I’ve a vague recollection that any money the clubs lost was more than compensated by the cardiganed battalions of Little Aussie Battlers who’d convinced themselves they had mastered the technique of walking the reels. Around the time of the Fine Cotton affair they would cheerfully admit that races were rigged but claim they had the mental acumen to work out which ones were.
This time around they’ll lose their shirt but, as they always do, keep their cardigan.
This article has missed the key point.
Reddit became involved when someone realised that Gamestop was shorted 140% of shares issued. The Hedge funds doubled down when caught out and shirted further. The shorted shares have to be paid back eventually. The pension funds that lent the shares for shorting need to be punished and the hedge funds have their just desserts
Yes. It’s not just the hedge fund’s positions that are short, so are their memories. It as though they had never heard of the Volkswagen short squeeze organised by Porsche in 2008 that briefly made VW the most valuable company in the world. Porsche made US$10 billion. Hedge funds lost US$30 billion. In November 2015 similar tactics sent the price of KaloBios (KBIO), an insolvent basket-case pharma company, up 100-fold very briefly, and again short sellers got burned.

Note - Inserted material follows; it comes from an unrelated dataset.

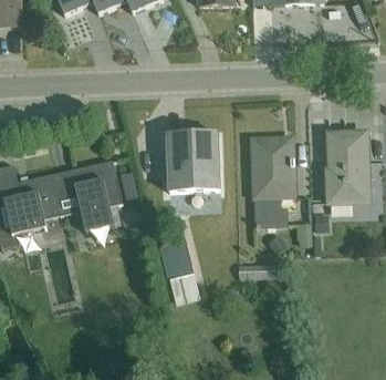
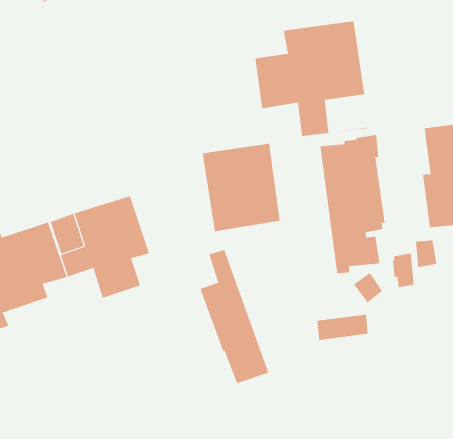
building: none -> [255,21,369,137]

Adding to this, for many on r/wallstreetbets holding the position on gamestock is very personal. Gamestock was in surprisingly good condition for a company being shorted like it was and was being unfairly and irresponsibly targeted by the hedge funds to make a quick buck. Most of those on wallstreetbets aren’t “playing” or “betting”. They are holding the positions to make the hedge funds accountable for their behaviour, something no government regulator is willing to do, especially with the memories of 08 and it’s fallout on the little guy fresh in everyone’s memory.
Absolutely Chris. When th regulator goes missing …
Not sure if the pension fund members should be punished for the sins committed by their managers, B. Clearly too many pension funds are loaded up disproportionately with equities and therefore over exposed to inevitable market rigging/ manipulation and business cycle induced market crashes. Apparently on top of this inherent, high risk , instability of equity markets, even blue chip shares bought at current stratospheric prices are loss making because the dividends payed are too small. Bit like buying a $5m house with cash and only receiving a rental income of $50,000 a year.
.
PS correction “… 5$m house in an increasingly bushfire prone area…”
Gary, super funds should not be directing any funds through hedge funds, and should not be loaning shares for short selling.
Agree, DB – it’s not about the members it’s the pension fund managers. Most members are treated like mushrooms, and it’s quite often too late when incompetent managers have abused their fiduciary duties.